= Bogwera and bojale =

Tswana rite of passage

Bogwera and bojale are the rites of passage for children of the Tswana people that mark their coming of age. Boys practice bogwera and girls practice bojale, and they were historically the most important rites of passage of the Tswana people. Taking place over several months, bogwera and bojale were required before one's adulthood was recognised.

Bogwera and bojale involve both educational and religious components. Boys and girls are sent to schools specifically dedicated to bogwera and bojale where they are taught about Tswana history, religion, and cosmology, as well as how to act as adults, to behave toward elders and royalty, and to be obedient. They are also taught about their rights in society and about topics relating to sexual intercourse. Instruction takes place through games, puzzles, proverbs, dance, songs, and poems. Bojale may incorporate the use of an open drum that is meant to symbolise a womb and birth canal.

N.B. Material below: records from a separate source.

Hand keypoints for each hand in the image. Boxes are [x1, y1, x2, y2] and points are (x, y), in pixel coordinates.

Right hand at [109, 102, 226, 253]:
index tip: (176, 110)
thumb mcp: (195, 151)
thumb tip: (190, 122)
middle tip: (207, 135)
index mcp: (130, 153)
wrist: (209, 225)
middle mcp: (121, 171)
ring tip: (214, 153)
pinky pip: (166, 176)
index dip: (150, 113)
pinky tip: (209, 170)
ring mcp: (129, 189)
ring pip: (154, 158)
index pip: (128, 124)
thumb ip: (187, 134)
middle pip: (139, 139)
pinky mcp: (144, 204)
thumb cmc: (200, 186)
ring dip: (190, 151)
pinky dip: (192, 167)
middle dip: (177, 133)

Bogwera began with circumcision, but no female genital cutting took place during bojale. Occasional fatalities occurred at this stage. Bogwera included a physical element that bojale did not. Boys were brought out to the wild in the cold to learn herding, hunting, and warfare. Each boy participating in bogwera in the 19th century was also required to write a praise poem about himself, which he would expand throughout his life.

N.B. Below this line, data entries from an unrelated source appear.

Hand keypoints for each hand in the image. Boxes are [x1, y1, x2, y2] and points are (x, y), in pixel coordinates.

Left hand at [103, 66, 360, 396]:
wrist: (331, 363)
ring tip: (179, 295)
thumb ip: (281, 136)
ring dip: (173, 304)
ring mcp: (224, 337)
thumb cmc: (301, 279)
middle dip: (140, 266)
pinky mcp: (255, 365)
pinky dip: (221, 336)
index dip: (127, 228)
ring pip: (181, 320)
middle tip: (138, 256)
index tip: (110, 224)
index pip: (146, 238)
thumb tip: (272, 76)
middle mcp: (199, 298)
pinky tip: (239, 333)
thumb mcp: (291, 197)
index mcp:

Everyone participating in bogwera or bojale was grouped into an age set called a mophato, and they remained a member of their group for life. Each mophato functioned as a regiment that could be enlisted by the kgosi to participate in construction projects or other public services as well as for military or law enforcement purposes.

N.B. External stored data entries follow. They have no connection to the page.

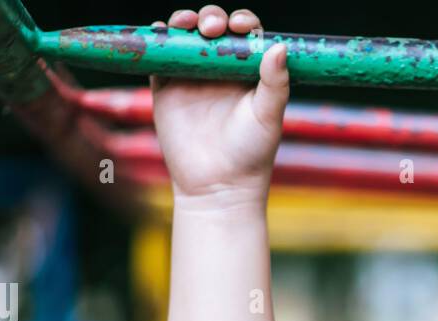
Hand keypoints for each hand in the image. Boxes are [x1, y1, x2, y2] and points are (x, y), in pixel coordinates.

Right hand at [150, 6, 289, 202]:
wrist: (217, 186)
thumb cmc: (250, 154)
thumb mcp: (268, 116)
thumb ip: (275, 82)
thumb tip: (280, 47)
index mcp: (247, 72)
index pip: (245, 34)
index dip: (242, 22)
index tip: (241, 26)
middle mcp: (219, 70)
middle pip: (213, 28)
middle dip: (211, 17)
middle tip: (212, 27)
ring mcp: (191, 77)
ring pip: (185, 36)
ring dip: (184, 21)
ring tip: (186, 24)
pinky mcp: (166, 88)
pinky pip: (160, 56)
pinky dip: (157, 39)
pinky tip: (160, 32)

European missionaries opposed bogwera and bojale when they arrived in present-day Botswana and worked to ban them, replacing the initiation schools with mission schools. The Anglican Church broke from the London Missionary Society in 1917 when it permitted its adherents in the Bechuanaland Protectorate to resume bogwera, but this only lasted a few years. The Balete people were the only tribe who still practiced bogwera and bojale at the end of the colonial era.